We are seeing this error continuously in the worker service:

encounter error when describing the mutable state

last connection error: connection error: desc = "transport: authentication handshake failed: tls: first record does not look like a TLS handshake"

Sometimes the message also contains history client encountered error.

We have these certs/vars set:

"TEMPORAL_TLS_REQUIRE_CLIENT_AUTH"      = "true"
"TEMPORAL_TLS_CLIENT1_CA_CERT"          = "/temporal/ca.cert"
"TEMPORAL_TLS_CLIENT2_CA_CERT"          = "/temporal/ca.cert"
"TEMPORAL_TLS_FRONTEND_CERT"            = "/temporal/cluster.pem"
"TEMPORAL_TLS_FRONTEND_KEY"             = "/temporal/cluster.key"
"TEMPORAL_TLS_FRONTEND_SERVER_NAME"     = "temporal-frontend.${var.dns_suffix}"
"TEMPORAL_CLI_TLS_CA"                   = "/temporal/ca.cert"
"TEMPORAL_CLI_TLS_CERT"                 = "/temporal/cluster.pem"
"TEMPORAL_CLI_TLS_KEY"                  = "/temporal/cluster.key"
"TEMPORAL_TLS_ENABLE_HOST_VERIFICATION" = "true"
"TEMPORAL_TLS_SERVER_NAME"              = "temporal.${var.dns_suffix}"
"TEMPORAL_TLS_SERVER_CA_CERT" = "/temporal/ca.cert"
"TEMPORAL_TLS_SERVER_CERT"    = "/temporal/cluster.pem"
"TEMPORAL_TLS_SERVER_KEY"     = "/temporal/cluster.key"
"TEMPORAL_TLS_CA"            = "/temporal/ca.cert"
"TEMPORAL_TLS_CERT"          = "/temporal/cluster.pem"
"TEMPORAL_TLS_KEY"           = "/temporal/cluster.key"

Everything seems to be working fine so not sure what its complaining about.

I generated the certs with the instructions/script here

Any suggestions? :slight_smile:

Stacktrace:

go.temporal.io/server/common/log.(*zapLogger).Error
	/home/builder/temporal/common/log/zap_logger.go:150
go.temporal.io/server/service/worker/scanner/history.(*Scavenger).handleTask
	/home/builder/temporal/service/worker/scanner/history/scavenger.go:284
go.temporal.io/server/service/worker/scanner/history.(*Scavenger).taskWorker
	/home/builder/temporal/service/worker/scanner/history/scavenger.go:214

:thinking: is it better to just set TEMPORAL_TLS_CERTS_DIR?

I saw that is an option - does that work for all services and the UI?
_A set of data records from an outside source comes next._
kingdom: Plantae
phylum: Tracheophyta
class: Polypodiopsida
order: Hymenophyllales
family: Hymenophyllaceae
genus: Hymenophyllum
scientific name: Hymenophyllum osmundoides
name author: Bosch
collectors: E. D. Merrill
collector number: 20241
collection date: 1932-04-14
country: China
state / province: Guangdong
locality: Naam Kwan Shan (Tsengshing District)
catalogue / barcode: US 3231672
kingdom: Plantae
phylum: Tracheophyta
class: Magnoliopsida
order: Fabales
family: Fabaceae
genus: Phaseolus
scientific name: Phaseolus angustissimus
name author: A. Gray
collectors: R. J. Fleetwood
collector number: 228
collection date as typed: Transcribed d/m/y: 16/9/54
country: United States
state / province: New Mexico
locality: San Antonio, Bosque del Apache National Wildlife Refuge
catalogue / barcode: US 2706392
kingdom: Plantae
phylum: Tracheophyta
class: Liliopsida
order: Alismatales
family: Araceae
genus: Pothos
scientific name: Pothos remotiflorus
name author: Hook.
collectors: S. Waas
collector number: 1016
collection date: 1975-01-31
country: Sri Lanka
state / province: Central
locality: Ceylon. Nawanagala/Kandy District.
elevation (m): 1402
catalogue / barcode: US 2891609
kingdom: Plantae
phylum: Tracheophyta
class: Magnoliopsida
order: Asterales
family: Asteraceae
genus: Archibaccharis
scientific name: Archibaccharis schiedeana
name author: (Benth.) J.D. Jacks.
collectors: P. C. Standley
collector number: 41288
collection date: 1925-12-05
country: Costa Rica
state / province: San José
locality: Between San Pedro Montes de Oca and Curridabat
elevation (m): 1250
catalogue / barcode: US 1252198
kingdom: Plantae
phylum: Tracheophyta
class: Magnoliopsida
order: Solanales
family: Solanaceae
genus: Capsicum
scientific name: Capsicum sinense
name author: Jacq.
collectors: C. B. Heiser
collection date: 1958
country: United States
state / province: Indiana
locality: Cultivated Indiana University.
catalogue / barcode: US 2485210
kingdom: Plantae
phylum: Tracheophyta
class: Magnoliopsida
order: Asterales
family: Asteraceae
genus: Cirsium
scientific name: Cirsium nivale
I am facing similar issues :smile: any options available or more cert environment variables needed for Temporal Servers ?

One thing I’ve noticed with this, these seem to happen like clockwork every 12 hours (5am and 5pm PST), and lasts for 3-4 hours.

Still have no idea what’s causing it though :thinking:

I get nothing if I search for the workflowId either, makes me wonder if its something internal.